Blocking Basics for Knitters

Learning to knit is such fun!

Rather than knowing just the basic stitches and needle and yarn information, you want your knitting to look its very best. For this you also need to know how to block your finished projects.

Usually, blocking is mentioned in a sentence or two, if at all, in finishing instructions. Although it’s not crucial to your knitting with some projects it will make all the difference.

Blocking helps to shape your knitting, to help accentuate stitching, such as cables, and to give a required professional look to what you have been slaving over for the longest of times.

Remember, some projects don’t require blocking. Yet, even the simplest of items, such as scarves or placemats, can be blocked and will look nicer because of it.

Blocking doesn’t require a lot. All you need is a flat surface (an ironing board will do fine), rustproof pins, and an iron.
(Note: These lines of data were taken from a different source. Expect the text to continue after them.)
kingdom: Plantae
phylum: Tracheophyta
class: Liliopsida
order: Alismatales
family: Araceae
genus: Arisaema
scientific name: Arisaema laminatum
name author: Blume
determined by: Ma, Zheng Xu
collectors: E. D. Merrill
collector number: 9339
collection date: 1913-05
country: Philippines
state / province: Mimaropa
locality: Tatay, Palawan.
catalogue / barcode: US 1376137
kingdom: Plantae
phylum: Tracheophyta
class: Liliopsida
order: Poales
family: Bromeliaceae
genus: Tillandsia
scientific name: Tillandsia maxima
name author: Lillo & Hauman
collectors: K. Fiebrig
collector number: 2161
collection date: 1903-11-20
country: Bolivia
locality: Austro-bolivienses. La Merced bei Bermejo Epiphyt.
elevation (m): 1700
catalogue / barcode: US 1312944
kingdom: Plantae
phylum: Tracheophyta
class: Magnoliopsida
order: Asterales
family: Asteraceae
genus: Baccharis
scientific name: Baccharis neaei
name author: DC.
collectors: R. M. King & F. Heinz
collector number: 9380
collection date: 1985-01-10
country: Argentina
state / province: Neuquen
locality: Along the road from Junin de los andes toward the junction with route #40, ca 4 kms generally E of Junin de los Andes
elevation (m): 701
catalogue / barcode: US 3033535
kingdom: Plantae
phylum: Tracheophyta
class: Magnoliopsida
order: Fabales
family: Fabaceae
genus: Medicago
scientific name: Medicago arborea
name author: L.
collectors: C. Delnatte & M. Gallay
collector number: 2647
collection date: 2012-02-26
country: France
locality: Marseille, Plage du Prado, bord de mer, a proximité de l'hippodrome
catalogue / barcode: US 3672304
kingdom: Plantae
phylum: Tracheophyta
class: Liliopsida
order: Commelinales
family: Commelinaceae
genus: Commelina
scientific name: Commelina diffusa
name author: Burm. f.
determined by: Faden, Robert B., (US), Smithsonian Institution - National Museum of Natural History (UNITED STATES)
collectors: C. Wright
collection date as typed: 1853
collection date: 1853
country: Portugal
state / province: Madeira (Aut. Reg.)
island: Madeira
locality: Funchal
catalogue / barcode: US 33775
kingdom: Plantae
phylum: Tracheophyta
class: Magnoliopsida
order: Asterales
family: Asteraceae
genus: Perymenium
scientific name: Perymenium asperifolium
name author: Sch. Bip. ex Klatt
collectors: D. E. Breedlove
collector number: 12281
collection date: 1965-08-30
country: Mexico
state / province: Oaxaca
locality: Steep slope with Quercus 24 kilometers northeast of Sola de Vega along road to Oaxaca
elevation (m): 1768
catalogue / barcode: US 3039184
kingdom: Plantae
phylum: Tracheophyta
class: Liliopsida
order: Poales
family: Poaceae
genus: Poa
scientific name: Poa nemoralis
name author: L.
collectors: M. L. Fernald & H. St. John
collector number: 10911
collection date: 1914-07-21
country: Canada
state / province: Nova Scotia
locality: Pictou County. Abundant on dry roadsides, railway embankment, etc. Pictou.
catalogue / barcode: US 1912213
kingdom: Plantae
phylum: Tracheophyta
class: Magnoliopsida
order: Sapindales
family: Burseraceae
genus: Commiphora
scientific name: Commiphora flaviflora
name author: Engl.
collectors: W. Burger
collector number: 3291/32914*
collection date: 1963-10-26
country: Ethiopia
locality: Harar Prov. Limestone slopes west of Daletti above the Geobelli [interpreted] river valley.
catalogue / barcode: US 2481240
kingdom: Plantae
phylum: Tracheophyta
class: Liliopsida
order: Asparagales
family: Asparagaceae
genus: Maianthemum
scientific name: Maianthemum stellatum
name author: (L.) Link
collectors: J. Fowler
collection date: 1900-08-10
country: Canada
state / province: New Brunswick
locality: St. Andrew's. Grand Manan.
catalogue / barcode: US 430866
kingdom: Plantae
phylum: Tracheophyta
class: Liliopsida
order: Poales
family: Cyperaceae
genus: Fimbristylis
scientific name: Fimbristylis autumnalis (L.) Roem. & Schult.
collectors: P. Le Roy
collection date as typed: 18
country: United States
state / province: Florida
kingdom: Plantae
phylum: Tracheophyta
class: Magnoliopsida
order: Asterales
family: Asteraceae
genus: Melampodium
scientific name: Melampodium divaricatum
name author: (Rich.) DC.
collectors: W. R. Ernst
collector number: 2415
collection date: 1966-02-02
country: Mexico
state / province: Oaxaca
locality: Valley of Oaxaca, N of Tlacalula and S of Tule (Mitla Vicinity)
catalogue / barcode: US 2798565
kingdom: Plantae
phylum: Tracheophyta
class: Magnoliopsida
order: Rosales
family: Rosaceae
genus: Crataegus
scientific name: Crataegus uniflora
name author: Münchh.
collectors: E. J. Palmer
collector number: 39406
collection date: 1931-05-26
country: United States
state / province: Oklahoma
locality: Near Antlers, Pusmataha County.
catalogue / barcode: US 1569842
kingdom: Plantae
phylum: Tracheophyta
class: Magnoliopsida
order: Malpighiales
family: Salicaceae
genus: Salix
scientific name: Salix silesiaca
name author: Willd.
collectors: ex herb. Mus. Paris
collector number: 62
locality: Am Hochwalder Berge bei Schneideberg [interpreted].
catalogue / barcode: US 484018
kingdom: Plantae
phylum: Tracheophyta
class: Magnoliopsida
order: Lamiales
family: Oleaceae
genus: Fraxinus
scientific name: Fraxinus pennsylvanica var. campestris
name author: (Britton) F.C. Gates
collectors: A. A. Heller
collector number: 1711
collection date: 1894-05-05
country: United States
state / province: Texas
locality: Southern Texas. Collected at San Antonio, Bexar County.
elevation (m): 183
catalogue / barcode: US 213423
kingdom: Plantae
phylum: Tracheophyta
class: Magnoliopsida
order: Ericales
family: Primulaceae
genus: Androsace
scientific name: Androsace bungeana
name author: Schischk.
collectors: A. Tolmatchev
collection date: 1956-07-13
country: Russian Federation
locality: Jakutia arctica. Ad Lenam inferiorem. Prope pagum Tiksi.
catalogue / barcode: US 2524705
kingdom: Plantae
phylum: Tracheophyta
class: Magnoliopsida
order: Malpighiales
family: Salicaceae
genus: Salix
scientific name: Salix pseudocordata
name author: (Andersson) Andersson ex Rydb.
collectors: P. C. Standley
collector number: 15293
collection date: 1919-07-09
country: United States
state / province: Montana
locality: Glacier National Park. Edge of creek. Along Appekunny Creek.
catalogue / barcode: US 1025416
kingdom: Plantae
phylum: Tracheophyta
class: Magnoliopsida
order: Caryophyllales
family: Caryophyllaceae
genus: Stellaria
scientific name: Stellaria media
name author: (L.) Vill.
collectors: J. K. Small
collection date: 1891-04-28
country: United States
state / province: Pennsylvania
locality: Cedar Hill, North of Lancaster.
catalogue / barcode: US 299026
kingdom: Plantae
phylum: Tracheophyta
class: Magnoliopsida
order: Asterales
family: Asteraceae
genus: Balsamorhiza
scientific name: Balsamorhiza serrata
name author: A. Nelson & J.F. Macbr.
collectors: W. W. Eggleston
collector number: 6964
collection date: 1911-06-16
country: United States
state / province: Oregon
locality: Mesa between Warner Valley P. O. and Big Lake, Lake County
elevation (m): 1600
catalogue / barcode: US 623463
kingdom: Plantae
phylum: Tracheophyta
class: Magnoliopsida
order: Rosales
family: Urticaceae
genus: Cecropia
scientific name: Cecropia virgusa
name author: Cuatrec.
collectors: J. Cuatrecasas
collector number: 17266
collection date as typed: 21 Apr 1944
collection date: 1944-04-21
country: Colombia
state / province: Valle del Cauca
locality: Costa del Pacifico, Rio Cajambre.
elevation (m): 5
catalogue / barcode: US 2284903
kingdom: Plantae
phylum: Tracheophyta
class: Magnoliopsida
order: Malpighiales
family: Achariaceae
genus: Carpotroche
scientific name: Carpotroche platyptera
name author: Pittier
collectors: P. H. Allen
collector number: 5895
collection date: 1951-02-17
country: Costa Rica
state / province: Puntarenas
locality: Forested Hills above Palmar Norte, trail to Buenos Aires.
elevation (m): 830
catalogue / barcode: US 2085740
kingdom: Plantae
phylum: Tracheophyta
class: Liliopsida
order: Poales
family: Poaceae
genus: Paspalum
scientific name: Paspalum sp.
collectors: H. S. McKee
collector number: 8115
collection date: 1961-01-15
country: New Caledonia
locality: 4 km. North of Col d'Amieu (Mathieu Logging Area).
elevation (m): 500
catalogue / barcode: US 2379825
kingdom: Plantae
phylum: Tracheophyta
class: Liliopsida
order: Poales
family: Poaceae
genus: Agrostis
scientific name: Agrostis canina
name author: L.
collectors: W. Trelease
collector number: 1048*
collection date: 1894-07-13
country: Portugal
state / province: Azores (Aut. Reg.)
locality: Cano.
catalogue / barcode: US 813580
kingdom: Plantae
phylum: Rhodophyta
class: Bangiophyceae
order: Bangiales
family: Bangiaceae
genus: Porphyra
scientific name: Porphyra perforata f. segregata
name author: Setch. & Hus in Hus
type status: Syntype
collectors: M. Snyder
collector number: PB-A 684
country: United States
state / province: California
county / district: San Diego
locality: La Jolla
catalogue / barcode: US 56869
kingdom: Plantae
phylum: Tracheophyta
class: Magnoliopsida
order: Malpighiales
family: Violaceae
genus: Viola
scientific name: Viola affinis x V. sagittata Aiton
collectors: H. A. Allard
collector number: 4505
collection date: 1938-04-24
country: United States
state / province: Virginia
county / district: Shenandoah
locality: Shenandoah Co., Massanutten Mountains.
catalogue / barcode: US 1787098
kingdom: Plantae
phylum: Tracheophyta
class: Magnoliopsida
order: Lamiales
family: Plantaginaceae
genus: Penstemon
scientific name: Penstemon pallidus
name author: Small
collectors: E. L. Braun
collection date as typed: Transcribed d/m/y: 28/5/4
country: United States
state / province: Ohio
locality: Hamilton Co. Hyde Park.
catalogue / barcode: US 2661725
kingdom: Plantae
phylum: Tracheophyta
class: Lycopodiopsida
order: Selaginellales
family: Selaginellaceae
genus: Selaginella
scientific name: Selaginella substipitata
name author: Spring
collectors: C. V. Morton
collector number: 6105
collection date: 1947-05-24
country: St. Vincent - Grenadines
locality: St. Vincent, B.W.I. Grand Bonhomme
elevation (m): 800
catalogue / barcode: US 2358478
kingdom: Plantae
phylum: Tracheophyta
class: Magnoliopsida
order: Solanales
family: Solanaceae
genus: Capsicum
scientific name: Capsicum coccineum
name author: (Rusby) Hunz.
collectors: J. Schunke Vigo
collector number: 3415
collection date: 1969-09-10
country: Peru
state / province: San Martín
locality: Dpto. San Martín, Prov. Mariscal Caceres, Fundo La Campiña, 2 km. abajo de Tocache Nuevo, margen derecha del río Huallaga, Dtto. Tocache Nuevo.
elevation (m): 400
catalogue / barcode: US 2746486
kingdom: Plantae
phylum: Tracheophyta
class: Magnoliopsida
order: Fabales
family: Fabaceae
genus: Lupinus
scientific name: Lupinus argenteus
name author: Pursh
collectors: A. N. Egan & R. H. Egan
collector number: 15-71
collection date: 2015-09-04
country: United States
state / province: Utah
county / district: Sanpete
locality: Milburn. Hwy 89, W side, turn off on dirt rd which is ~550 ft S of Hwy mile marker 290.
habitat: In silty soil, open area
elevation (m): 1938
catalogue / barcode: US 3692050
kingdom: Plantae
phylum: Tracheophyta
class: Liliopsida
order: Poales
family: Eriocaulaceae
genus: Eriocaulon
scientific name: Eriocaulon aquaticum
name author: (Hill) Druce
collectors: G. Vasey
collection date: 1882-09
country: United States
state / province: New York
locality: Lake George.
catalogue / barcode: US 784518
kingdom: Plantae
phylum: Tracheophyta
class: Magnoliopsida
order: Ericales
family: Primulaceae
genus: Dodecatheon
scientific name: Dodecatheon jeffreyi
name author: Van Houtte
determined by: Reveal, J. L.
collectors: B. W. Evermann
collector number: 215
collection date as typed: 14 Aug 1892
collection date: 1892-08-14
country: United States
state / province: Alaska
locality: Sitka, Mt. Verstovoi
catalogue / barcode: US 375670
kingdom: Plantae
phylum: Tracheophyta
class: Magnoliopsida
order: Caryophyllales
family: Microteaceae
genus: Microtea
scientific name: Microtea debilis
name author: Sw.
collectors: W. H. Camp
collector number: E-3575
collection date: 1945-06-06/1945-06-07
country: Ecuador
Most knitting instructions for clothing or other items, will give you blocking information near the end of the pattern, so don’t miss it.

When shaping your knitting, there are two steps to use. One is steaming and the other is pinning. Steaming is easy and goes quickly. You will want to pin your knitting flat to the surface. Never iron directly on the fabric, place a cloth over top or just hold the iron close. With some yarns, keep a little distance between the iron and the yarn; let common sense be your guide.

Now remember, if you are using delicate yarn, or one of those fun fur, ribbony types, use a wet spray blocking method; don’t block with an iron or you may find the yarn begin to unravel or almost disintegrate before your eyes.

Steaming your knitting is super-fast, and dries in no time. Occasionly, I use a little spray starch, just to give it a little extra punch.

When pinning, some projects will have you pin before you steam, and some after. Don’t try stretching the yarn; besides if you followed your pattern correctly, you should have it just about the width and length that was called for. Pin all key points according to the measurements which come with the pattern.

When in doubt, let caution be your guide. After all, you don’t want to ruin something that has taken weeks or maybe even months, to finish. Natural fibers, such as wool, cotton, linen, or cashmere can definitely handle the steam blocking. More delicate yarns, such as mohair, angora, or a specialty yarn, do better with just a spray block.

Some very unusual yarns, such as lurex, chenille, fun fur, or eyelash should not be blocked at all, just to be on the safe side.

So there you have it! Once blocked, you will see a difference in your finished knitted projects. It’s just one more way to have your family and friends rave over what a great knitter you are!